¶Fundamentally our people are the same throughout this land; the same in qualities of heart and brain and hand which have made this Republic what it is in the great to-day; which will make it what it is to be in the infinitely greater to-morrow. All of us alike, Northerners and Southerners, Easterners and Westerners, can best prove our fealty to the Nation’s past by the way in which we do the Nation’s work in the present; for only thus can we be sure that our children’s children shall inherit Abe Lincoln’s single-hearted devotion to the great unchanging creed that “righteousness exalteth a nation.”[[3]]
A Square Deal
and
The Dignity
of
Labor
The law of worthy work well done is the law of successful American life. I believe in play too—play, and play hard while you play; but don’t make the mistake of thinking that that is the main thing. The work is what counts, and if a man does his work well and it is worth doing, then it matters but little in which line that work is done; the man is a good American citizen. If he does his work in slipshod fashion, then no matter what kind of work it is, he is a poor American citizen.[[8]]
¶Among ourselves we differ in many qualities, of body, head, and heart; we are unequally developed, mentally as well as physically. But each of us has the right to ask that he shall be protected from wrong-doing as he does his work and carries his burden through life. No man needs sympathy because he has to work, because he has a burden to carry. Far and away the best prize that life offers is the chance to work hard at work worth doing; and this is a prize open to every man, for there can be no work better worth doing than that done to keep in health and comfort and with reasonable advantages those immediately dependent upon the husband, the father, or the son.
¶There is no room in our healthy American life for the mere idler, for the man or the woman whose object it is throughout life to shirk the duties which life ought to bring. Life can mean nothing worth meaning, unless its prime aim is the doing of duty, the achievement of results worth achieving. A recent writer has finely said: “After all the saddest thing that can happen to a man is to carry no burdens. To be bent under too great a load is bad; to be crushed by it is lamentable; but even in that there are possibilities that are glorious. But to carry no load at all—there is nothing in that. No one seems to arrive at any goal really worth reaching in this world who does not come to it heavy-laden.”

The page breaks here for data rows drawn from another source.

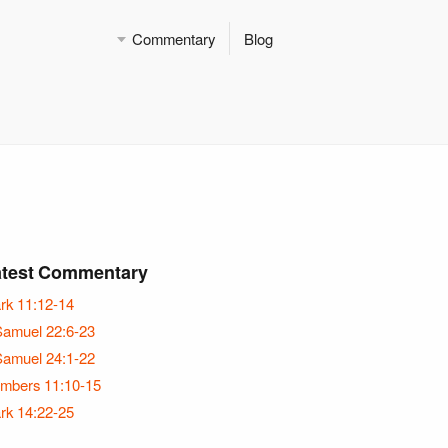
Commentary
Blog
atest Commentary
rk 11:12-14
Samuel 22:6-23
Samuel 24:1-22
mbers 11:10-15
rk 14:22-25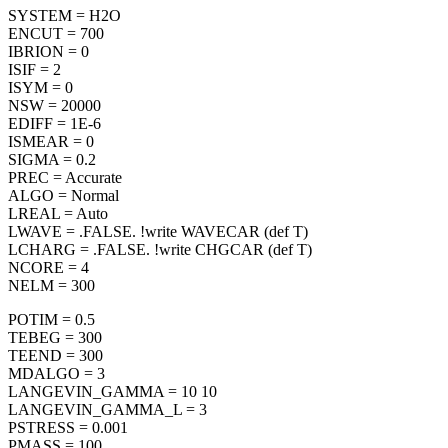
SYSTEM = H2O
ENCUT = 700
IBRION = 0
ISIF = 2
ISYM = 0
NSW = 20000
EDIFF = 1E-6
ISMEAR = 0
SIGMA = 0.2
PREC = Accurate
ALGO = Normal
LREAL = Auto
LWAVE = .FALSE. !write WAVECAR (def T)
LCHARG = .FALSE. !write CHGCAR (def T)
NCORE = 4
NELM = 300
POTIM = 0.5
TEBEG = 300
TEEND = 300
MDALGO = 3
LANGEVIN_GAMMA = 10 10
LANGEVIN_GAMMA_L = 3
PSTRESS = 0.001
PMASS = 100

¶Surely from our own experience each one of us knows that this is true. From the greatest to the smallest, happiness and usefulness are largely found in the same soul, and the joy of life is won in its deepest and truest sense only by those who have not shirked life’s burdens. The men whom we most delight to honor in all this land are those who, in the iron years from ’61 to ’65, bore on their shoulders the burden of saving the Union. They did not choose the easy task. They did not shirk the difficult duty. Deliberately and of their own free will they strove for an ideal, upward and onward across the stony slopes of greatness. They did the hardest work that was then to be done; they bore the heaviest burden that any generation of Americans ever had to bear; and because they did this they have won such proud joy as it has fallen to the lot of no other men to win, and have written their names forever more on the golden honor roll of the Nation.
¶As it is with the soldier, so it is with the civilian. To win success in the business world, to become a first class mechanic, a successful farmer, an able lawyer or doctor, means that the man has devoted his best energy and power through long years to the achievement of his ends. So it is in the life of the family, upon which in the last analysis the whole welfare of the Nation rests. The man or woman who as breadwinner and home-maker, or as wife and mother, has done all that he or she can do, patiently and uncomplainingly, is to be honored; and is to be envied by all those who have never had the good fortune to feel the need and duty of doing such work.
¶The woman who has borne, and who has reared as they should be reared, a family of children, has in the most emphatic manner deserved well of the Republic. Her burden has been heavy, and she has been able to bear it worthily only by the possession of resolution, of good sense, of conscience, and of unselfishness.
¶¶But if she has borne it well, then to her shall come the supreme blessing, for in the words of the oldest and greatest of books, “Her children shall rise up and call her blessed,” and among the benefactors of the land her place must be with those who have done the best and the hardest work whether as lawgivers or as soldiers, whether in public or in private life.
¶This is not a soft and easy creed to preach. It is a creed willingly learned only by men and women who, together with their softer virtues, possess also the stronger; who can do, and dare, and die at need, but who while life lasts will never flinch from their allotted task.... It is not enough to be well-meaning and kindly, but weak; neither is it enough to be strong, unless morality and decency go hand in hand with strength. We must possess the qualities which make us do our duty in our homes and among our neighbors, and in addition we must possess the qualities which are indispensable to the makeup of every great and masterful nation—the qualities of courage and hardihood, of individual initiative and yet of power to combine for a common end, and, above all, the resolute determination to permit no man and no set of men to sunder us one from the other by lines of caste or creed or section.